■ Page extract
════════════════

Four former vice-presidents (VPs) have called for a review of the roles and duties of the Office of the Vice-President (OVP), which currently is at the mercy of the sitting President.
The ex-veeps said, in separate interviews, that the office needs to move from irrelevance to power, as the current situation is prone to abuse and is a waste of taxpayers’ money.
Yesterday, one of the commissioners during the review of the Constitution by Malawi Law Commission in 2007, Mustafa Hussein admitted that the review overlooked specifying the key responsibilities of OVP and that overtime it has become necessary that it is clearly spelt out.
The four—Cassim Chilumpha, Joyce Banda, Khumbo Kachale and Saulosi Chilima—fell out of favour with their elected presidents before end of their tenures.
Former president Joyce Banda, who took office as VP following the death in office of Bingu wa Mutharika in April 2012, faulted the country’s Constitution for not clearly defining the role of the vice-president.
She said the Veep’s office is always seen as just a backstop measure.
Politically, the Veep is a president-in-waiting—should the president die or become disabled.
“Bingu wa Mutharika assigned departments to my office [OVP] a year after I took oath as VP, but they were taken away later, and there was not much I could do. When I became President, I made sure I assigned my VP [Khumbo Kachali] some ministries whenever I appointed a new Cabinet,” she said.

════════════════

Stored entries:
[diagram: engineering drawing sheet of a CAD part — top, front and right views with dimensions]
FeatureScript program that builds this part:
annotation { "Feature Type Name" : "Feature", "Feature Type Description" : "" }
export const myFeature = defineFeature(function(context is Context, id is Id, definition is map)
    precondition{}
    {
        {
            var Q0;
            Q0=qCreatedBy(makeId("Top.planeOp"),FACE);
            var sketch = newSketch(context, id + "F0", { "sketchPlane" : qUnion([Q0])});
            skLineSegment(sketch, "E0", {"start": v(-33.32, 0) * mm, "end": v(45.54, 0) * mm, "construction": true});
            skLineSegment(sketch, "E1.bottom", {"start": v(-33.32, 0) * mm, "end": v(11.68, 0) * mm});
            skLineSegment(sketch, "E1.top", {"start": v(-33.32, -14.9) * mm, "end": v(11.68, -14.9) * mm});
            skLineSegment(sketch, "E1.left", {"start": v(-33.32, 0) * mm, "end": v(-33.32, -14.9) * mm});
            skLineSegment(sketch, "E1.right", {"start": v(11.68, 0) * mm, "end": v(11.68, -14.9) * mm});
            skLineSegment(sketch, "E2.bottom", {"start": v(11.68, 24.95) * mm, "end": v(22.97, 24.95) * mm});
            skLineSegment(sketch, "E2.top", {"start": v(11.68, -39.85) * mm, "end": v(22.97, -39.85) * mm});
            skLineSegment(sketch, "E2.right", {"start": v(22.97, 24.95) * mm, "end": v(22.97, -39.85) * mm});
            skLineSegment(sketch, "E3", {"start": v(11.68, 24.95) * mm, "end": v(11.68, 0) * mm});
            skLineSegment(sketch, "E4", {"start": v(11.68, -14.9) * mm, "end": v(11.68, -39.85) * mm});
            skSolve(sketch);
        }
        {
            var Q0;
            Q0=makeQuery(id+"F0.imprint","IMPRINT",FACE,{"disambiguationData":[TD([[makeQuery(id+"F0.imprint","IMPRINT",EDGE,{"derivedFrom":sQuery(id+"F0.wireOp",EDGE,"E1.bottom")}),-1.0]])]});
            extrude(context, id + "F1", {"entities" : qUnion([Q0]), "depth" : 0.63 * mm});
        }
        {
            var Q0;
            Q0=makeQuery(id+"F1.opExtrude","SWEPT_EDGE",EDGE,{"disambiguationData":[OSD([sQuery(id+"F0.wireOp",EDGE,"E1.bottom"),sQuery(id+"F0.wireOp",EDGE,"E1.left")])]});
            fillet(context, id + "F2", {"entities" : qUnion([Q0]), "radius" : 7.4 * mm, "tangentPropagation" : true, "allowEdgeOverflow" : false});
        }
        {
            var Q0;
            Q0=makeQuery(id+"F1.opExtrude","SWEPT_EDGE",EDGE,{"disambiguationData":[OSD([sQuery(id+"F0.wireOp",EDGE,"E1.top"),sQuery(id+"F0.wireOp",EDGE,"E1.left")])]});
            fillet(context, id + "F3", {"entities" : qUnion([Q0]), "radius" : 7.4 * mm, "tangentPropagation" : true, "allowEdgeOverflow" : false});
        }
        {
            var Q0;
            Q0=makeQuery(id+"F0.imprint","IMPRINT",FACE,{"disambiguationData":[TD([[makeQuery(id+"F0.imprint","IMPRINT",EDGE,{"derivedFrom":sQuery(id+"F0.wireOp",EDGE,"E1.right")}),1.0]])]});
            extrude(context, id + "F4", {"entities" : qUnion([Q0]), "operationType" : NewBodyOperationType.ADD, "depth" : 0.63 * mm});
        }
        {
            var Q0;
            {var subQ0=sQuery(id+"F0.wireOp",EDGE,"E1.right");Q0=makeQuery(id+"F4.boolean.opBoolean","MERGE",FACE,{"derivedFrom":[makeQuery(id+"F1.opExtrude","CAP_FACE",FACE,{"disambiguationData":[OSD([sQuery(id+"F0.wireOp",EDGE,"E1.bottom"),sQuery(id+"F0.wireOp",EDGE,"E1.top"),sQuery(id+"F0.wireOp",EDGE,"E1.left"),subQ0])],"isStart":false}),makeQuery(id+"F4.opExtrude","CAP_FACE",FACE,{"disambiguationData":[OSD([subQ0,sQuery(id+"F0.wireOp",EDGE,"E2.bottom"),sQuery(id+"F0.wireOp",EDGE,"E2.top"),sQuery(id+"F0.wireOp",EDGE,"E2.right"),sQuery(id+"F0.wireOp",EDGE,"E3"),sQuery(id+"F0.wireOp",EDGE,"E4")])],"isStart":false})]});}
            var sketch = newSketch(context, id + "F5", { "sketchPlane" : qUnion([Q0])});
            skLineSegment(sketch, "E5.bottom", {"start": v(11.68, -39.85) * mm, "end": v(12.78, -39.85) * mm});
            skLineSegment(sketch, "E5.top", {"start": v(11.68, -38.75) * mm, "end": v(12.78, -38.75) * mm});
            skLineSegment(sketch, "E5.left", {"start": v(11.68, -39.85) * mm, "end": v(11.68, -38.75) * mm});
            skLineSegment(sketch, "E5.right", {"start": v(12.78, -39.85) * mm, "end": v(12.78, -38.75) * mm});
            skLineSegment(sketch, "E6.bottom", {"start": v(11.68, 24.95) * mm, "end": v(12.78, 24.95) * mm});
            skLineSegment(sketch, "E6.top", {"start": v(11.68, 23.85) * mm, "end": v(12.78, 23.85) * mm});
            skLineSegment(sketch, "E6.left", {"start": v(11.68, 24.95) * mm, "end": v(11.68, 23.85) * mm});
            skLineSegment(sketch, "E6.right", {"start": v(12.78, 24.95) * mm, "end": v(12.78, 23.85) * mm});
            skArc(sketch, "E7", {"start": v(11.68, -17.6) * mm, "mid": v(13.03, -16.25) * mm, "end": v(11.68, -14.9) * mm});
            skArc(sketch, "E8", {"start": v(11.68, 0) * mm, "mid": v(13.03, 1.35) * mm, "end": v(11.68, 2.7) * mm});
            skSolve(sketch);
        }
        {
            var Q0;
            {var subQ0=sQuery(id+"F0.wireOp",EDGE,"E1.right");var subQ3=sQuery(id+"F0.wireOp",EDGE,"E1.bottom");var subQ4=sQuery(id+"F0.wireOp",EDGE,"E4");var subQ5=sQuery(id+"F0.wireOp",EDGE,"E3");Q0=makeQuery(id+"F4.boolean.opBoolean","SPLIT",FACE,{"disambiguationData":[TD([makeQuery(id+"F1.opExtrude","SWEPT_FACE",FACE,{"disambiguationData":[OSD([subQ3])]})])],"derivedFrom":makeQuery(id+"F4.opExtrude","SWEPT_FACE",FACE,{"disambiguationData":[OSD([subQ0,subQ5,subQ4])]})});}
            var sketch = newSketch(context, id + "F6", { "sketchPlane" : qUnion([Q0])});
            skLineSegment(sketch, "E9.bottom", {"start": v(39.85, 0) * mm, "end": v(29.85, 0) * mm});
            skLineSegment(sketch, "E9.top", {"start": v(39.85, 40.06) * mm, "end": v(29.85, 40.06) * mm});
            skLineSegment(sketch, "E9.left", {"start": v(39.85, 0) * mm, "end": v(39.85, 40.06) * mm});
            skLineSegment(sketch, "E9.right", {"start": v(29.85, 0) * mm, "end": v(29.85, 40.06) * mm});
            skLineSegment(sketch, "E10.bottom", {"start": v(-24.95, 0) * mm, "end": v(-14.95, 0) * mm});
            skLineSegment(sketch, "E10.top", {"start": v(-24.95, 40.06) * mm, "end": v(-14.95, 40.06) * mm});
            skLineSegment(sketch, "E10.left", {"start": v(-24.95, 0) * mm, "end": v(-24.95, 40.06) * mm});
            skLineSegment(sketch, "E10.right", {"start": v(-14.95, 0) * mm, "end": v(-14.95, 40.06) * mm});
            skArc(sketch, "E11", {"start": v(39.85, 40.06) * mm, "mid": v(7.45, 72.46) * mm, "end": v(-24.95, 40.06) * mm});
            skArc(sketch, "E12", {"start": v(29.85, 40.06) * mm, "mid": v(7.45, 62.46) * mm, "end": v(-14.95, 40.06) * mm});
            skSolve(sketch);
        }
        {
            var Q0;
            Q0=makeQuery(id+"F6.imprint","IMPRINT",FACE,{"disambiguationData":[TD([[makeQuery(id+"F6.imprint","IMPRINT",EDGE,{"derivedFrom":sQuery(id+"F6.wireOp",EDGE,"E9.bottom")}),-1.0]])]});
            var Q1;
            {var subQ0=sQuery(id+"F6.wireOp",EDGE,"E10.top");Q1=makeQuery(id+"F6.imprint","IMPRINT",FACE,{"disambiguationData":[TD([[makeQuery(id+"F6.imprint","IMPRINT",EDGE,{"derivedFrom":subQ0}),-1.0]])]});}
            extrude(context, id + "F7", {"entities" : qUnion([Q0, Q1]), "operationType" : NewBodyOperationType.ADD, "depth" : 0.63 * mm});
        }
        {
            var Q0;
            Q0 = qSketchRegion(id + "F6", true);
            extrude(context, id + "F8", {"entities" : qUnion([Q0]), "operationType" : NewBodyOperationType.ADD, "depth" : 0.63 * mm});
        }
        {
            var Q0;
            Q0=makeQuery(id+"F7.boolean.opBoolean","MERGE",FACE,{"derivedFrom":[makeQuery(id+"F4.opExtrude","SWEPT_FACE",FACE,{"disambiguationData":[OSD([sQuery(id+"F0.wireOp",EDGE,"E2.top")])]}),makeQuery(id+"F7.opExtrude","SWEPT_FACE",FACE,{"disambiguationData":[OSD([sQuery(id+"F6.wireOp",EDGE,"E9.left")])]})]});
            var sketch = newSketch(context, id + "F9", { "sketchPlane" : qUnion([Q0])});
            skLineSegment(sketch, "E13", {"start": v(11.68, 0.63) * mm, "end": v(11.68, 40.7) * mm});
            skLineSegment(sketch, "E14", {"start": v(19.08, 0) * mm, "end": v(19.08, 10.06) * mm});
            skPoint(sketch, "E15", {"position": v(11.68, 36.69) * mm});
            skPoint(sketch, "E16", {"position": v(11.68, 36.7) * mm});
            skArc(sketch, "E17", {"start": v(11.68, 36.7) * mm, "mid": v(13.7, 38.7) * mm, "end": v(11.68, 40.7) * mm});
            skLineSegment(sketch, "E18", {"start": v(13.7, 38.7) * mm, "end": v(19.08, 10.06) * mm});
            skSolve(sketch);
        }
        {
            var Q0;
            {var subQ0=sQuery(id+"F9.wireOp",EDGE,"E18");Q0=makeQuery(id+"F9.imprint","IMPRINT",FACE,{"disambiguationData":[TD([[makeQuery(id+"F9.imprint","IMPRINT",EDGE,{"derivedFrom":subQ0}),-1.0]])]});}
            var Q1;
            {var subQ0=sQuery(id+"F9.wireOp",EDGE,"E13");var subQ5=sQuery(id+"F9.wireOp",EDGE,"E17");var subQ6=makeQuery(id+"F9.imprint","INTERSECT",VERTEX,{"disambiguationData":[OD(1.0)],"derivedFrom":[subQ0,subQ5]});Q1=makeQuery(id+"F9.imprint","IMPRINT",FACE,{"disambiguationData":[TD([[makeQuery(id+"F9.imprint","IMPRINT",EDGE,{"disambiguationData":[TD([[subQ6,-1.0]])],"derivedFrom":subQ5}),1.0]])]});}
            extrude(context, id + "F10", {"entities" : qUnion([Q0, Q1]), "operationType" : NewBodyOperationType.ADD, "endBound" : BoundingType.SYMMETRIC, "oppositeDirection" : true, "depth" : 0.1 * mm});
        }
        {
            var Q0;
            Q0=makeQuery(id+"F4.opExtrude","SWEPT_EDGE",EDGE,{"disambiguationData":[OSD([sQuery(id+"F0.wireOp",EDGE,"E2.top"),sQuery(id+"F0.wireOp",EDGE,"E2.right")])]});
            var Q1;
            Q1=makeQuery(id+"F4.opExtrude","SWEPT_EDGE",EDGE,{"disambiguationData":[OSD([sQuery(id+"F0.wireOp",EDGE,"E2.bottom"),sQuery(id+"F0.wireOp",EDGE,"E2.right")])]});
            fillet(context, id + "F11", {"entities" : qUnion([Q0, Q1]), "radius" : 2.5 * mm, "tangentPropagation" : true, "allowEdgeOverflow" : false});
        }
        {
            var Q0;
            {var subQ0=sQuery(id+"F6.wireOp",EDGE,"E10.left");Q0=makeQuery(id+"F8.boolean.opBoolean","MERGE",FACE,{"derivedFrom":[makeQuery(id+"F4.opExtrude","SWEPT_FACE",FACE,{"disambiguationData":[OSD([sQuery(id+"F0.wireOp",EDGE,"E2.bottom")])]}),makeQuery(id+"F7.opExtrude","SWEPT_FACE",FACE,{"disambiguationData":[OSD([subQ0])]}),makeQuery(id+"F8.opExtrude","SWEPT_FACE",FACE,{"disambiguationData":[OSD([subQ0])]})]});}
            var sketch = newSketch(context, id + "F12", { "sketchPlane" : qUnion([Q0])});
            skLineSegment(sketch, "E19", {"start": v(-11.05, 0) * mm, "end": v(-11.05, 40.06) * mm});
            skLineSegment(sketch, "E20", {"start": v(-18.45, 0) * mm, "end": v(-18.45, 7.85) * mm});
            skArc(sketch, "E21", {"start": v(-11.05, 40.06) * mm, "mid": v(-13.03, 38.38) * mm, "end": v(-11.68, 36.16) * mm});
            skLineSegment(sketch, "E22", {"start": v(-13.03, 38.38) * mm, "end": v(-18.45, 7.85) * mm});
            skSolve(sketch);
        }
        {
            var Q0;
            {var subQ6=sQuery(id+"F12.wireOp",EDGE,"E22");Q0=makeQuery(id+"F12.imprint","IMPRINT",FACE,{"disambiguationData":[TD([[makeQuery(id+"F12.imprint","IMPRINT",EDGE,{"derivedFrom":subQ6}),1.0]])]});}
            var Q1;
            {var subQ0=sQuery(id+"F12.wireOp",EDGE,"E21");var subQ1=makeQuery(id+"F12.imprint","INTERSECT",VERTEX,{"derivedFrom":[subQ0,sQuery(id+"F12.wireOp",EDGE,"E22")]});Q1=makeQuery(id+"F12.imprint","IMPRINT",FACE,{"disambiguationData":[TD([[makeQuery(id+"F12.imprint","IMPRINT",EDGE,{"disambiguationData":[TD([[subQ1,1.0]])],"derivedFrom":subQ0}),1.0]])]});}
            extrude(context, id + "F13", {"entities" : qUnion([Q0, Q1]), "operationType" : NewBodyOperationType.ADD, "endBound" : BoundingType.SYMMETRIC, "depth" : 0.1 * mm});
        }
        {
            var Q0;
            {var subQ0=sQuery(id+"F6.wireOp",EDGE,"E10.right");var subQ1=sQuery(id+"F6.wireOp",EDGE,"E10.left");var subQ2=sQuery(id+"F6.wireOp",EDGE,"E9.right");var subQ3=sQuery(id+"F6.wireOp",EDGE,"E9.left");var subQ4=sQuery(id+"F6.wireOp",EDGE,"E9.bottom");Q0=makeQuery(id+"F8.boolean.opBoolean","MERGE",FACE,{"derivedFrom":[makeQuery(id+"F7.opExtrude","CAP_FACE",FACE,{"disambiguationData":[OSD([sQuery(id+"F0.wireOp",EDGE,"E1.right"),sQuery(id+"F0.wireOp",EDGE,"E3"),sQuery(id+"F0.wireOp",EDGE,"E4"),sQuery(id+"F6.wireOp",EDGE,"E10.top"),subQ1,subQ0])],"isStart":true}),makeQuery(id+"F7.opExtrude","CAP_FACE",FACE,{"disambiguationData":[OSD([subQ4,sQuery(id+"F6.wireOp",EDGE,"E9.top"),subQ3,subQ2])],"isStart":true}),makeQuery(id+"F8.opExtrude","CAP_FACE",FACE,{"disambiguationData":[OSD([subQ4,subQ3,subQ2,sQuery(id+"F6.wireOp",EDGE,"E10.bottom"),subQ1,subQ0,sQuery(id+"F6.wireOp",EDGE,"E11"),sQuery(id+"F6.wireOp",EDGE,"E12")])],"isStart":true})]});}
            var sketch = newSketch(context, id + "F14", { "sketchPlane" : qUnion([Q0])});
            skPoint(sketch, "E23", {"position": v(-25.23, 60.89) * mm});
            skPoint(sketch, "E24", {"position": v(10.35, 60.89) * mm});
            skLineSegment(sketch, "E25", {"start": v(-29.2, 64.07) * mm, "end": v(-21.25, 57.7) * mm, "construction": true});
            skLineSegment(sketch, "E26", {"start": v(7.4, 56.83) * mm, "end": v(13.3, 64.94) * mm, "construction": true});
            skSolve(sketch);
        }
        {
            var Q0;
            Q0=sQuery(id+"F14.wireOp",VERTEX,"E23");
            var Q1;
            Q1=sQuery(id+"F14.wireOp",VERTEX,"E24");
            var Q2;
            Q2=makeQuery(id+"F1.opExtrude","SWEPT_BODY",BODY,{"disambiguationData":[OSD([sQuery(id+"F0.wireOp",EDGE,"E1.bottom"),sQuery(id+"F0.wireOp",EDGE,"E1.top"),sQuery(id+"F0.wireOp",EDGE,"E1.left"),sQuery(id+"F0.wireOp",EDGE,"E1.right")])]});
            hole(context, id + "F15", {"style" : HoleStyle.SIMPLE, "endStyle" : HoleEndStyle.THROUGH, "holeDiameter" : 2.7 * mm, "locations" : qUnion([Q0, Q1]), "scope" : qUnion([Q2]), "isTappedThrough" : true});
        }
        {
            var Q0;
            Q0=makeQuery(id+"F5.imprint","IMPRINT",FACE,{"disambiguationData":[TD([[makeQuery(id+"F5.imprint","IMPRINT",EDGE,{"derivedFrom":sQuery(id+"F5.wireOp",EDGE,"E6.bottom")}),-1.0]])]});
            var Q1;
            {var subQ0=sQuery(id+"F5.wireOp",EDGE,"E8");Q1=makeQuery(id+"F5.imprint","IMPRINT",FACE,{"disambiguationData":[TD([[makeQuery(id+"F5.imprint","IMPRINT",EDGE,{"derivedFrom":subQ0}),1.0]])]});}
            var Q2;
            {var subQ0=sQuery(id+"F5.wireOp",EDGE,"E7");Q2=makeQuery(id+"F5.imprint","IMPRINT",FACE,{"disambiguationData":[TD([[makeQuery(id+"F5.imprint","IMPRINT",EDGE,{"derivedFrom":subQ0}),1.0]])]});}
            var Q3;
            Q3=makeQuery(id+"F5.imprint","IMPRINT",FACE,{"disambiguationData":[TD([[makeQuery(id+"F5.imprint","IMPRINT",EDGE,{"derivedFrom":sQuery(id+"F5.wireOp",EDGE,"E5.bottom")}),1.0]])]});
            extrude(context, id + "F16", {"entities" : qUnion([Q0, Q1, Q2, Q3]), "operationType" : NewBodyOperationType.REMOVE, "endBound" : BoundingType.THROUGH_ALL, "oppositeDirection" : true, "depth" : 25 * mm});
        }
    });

════════════════

■ Short problem
Please echo the article on Malawi's vice-presidency word for word, in full. These rows are separate material with no tie to the article on Malawi's vice-presidency.

■ Solution
Four former vice-presidents (VPs) have called for a review of the roles and duties of the Office of the Vice-President (OVP), which currently is at the mercy of the sitting President.
The ex-veeps said, in separate interviews, that the office needs to move from irrelevance to power, as the current situation is prone to abuse and is a waste of taxpayers’ money.
Yesterday, one of the commissioners during the review of the Constitution by Malawi Law Commission in 2007, Mustafa Hussein admitted that the review overlooked specifying the key responsibilities of OVP and that overtime it has become necessary that it is clearly spelt out.
The four—Cassim Chilumpha, Joyce Banda, Khumbo Kachale and Saulosi Chilima—fell out of favour with their elected presidents before end of their tenures.
Former president Joyce Banda, who took office as VP following the death in office of Bingu wa Mutharika in April 2012, faulted the country’s Constitution for not clearly defining the role of the vice-president.
She said the Veep’s office is always seen as just a backstop measure.
Politically, the Veep is a president-in-waiting—should the president die or become disabled.
“Bingu wa Mutharika assigned departments to my office [OVP] a year after I took oath as VP, but they were taken away later, and there was not much I could do. When I became President, I made sure I assigned my VP [Khumbo Kachali] some ministries whenever I appointed a new Cabinet,” she said.